Les structures de la vie théâtrale et musicale au XIXe siècle sont largement tributaires de celles du XVIIIe. Au XVIIe siècle, la province dans son ensemble était bien mal partagée : des troupes errantes, mal équipées et mal accueillies permettaient seules quelques représentations, sauf en cas de patronage par un grand seigneur. De plus, le Nord ne faisait pas partie des « routes théâtrales » principales.

Valenciennes était l’une des rares villes à disposer d’installations permanentes, autres que la traditionnelle salle du jeu de paume. À Lille, les échevins avaient acheté le Palais Rihour en 1654, mais n’y autorisèrent l’installation de comédiens qu’au début du XVIIIe siècle, contre loyer. Si le XVIIIe vit s’édifier quelques salles, et se développer quelques troupes sédentaires, dont une troupe d’opéra, organisée sur le modèle de l’Académie royale de musique, avec 25 chanteurs, 31 danseurs et 30 musiciens, à Lille en 1718, la rareté des subventions publiques et la censure limitèrent considérablement la « théâtromanie » dans la région.

Le rôle des élites

L’initiative, en matière d’infrastructures théâtrales, revint partout aux anciennes élites.
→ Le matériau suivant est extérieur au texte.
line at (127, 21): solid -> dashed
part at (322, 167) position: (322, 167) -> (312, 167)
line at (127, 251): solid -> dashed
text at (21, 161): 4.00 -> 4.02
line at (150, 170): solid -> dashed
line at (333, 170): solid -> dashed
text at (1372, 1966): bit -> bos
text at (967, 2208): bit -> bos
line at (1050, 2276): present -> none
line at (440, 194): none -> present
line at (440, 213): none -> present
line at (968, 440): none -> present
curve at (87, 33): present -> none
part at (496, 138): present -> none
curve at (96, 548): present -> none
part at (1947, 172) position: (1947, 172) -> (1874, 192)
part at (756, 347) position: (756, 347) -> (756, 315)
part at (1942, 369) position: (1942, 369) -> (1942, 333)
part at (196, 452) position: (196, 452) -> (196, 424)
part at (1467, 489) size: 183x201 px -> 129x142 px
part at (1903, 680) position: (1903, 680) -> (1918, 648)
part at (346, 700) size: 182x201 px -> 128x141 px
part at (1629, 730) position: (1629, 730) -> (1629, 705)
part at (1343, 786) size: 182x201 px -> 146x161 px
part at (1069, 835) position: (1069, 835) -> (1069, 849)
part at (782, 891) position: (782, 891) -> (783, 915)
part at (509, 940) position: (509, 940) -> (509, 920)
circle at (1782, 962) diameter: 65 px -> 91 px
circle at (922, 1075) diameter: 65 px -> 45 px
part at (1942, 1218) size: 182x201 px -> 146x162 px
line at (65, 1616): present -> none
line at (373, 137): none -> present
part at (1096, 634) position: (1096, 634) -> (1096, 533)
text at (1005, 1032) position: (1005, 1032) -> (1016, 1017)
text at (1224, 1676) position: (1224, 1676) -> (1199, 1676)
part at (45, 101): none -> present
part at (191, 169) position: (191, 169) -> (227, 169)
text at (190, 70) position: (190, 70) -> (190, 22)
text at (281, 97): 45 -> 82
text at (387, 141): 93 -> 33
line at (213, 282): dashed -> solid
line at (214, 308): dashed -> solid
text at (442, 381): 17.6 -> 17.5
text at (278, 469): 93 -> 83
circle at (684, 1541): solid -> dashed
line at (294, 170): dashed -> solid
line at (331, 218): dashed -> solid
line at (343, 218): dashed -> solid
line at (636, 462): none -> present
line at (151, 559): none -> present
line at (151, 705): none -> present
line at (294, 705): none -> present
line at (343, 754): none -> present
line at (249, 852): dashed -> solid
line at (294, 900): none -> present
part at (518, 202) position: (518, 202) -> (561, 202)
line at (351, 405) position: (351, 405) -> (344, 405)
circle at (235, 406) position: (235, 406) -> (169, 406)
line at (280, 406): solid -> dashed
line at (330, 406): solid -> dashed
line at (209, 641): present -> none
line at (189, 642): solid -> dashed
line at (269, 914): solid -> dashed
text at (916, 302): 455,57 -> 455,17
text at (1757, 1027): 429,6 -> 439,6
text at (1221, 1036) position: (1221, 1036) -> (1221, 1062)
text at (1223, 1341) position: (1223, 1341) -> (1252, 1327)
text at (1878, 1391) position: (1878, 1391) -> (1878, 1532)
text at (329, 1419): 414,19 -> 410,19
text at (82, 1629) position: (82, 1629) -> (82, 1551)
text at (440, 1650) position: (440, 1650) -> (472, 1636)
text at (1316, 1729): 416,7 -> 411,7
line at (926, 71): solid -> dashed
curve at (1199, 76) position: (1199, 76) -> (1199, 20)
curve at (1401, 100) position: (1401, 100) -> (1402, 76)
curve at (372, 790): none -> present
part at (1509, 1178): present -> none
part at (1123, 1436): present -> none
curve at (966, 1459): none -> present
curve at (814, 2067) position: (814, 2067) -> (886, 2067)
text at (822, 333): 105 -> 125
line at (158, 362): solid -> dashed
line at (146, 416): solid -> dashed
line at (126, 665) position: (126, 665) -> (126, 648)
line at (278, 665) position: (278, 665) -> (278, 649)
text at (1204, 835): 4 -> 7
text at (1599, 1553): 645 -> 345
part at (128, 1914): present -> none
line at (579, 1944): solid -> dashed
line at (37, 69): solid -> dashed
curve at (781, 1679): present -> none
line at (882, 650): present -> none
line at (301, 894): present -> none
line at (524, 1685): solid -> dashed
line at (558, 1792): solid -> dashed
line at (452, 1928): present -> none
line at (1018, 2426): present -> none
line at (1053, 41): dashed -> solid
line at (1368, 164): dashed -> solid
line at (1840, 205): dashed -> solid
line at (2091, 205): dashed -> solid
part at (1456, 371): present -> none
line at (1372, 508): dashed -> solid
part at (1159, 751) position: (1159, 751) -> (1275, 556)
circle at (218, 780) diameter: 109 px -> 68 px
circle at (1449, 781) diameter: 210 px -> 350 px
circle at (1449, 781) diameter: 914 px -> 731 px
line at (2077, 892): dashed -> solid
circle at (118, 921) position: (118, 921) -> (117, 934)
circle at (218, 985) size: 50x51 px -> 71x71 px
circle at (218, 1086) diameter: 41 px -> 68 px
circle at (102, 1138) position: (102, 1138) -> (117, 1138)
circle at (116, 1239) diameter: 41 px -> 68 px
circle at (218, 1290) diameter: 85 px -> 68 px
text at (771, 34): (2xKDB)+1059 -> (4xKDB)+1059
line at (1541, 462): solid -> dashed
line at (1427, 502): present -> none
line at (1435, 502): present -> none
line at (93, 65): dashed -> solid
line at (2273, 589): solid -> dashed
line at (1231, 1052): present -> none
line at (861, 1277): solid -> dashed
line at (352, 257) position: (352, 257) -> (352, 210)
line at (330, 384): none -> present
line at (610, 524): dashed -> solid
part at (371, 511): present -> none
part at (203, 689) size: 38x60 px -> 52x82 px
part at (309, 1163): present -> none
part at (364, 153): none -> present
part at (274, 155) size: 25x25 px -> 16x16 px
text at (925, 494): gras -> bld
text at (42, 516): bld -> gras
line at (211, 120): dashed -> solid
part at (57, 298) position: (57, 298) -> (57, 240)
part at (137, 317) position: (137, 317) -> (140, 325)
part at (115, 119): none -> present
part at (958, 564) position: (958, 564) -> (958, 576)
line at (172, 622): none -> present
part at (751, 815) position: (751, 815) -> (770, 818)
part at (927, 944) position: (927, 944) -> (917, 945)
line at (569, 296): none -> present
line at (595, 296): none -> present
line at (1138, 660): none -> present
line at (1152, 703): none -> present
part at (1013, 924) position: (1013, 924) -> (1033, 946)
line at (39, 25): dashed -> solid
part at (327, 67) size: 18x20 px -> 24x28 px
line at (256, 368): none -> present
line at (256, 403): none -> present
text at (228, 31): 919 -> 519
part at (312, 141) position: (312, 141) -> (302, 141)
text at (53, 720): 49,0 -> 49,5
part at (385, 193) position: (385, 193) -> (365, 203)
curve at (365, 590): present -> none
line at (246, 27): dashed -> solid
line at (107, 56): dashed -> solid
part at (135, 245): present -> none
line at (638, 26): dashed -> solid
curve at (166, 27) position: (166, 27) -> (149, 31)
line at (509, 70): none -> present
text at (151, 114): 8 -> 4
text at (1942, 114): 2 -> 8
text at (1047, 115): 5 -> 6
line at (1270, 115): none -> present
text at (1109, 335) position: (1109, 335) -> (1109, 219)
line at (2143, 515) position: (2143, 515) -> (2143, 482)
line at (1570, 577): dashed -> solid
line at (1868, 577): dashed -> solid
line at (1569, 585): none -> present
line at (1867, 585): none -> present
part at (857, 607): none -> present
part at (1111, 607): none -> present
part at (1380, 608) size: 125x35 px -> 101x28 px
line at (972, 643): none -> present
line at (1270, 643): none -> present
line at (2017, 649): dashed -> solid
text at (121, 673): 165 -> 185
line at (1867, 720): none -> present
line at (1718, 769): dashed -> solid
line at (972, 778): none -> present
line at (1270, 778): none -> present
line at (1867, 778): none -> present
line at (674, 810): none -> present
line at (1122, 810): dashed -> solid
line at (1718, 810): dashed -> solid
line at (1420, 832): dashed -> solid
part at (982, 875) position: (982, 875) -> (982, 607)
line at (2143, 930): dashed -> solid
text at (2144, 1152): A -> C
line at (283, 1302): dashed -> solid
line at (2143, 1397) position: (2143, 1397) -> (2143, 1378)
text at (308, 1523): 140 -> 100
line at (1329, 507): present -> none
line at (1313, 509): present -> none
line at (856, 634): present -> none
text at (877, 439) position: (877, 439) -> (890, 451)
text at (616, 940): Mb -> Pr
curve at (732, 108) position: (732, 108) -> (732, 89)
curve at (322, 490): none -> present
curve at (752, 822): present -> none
À Valenciennes, l’impulsion fut donnée en particulier par Joseph Clément, évêque de Liège. Une troupe se fixa dans la ville en 1724, et de nombreuses troupes d’amateurs apparurent à sa suite. En 1778 le théâtre, installé dans un édifice public, devint une affaire commerciale montée par des actionnaires, destinée surtout à un public de militaires et de représentants du roi. En 1781, un nouvel édifice, copié sur l’opéra de Lyon, avec décors multiples et machinerie, remplaça avantageusement le précédent. Mais les comédiens continuèrent à être engagés pour une durée limitée, souvent à l’initiative de l’autorité militaire.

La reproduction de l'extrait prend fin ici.